▶ [Records for this task]:

----

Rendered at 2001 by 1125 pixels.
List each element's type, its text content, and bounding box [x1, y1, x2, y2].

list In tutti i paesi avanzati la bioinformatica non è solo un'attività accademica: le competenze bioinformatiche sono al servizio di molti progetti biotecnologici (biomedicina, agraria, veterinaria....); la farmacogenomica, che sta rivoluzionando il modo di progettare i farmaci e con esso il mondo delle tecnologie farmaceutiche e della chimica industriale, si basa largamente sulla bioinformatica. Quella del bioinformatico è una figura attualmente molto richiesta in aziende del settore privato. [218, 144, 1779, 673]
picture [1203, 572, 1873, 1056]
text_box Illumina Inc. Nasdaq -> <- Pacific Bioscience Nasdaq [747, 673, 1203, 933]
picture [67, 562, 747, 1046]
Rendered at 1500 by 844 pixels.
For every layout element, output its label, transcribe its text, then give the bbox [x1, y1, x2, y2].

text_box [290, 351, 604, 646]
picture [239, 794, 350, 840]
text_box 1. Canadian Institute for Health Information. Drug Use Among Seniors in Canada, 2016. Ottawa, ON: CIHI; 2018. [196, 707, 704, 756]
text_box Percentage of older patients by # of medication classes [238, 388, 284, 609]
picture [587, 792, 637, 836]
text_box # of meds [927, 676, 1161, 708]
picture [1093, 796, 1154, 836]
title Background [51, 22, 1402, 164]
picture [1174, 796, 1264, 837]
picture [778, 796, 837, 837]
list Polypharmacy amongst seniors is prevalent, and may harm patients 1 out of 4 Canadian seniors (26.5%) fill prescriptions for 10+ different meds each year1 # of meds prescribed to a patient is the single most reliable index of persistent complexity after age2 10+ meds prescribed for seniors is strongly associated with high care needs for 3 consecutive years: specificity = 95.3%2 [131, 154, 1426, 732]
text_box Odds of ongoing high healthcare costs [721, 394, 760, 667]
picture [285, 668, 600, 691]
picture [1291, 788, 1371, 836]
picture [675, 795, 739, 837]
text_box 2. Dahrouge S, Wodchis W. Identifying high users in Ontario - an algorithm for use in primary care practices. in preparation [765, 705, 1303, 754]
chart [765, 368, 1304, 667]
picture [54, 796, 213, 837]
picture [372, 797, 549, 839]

----

▶ [Exercise directions]: Pick out the lines above containing the word "pixels", then copy them.

▶ [Response area]:
Rendered at 2001 by 1125 pixels.
Rendered at 1500 by 844 pixels.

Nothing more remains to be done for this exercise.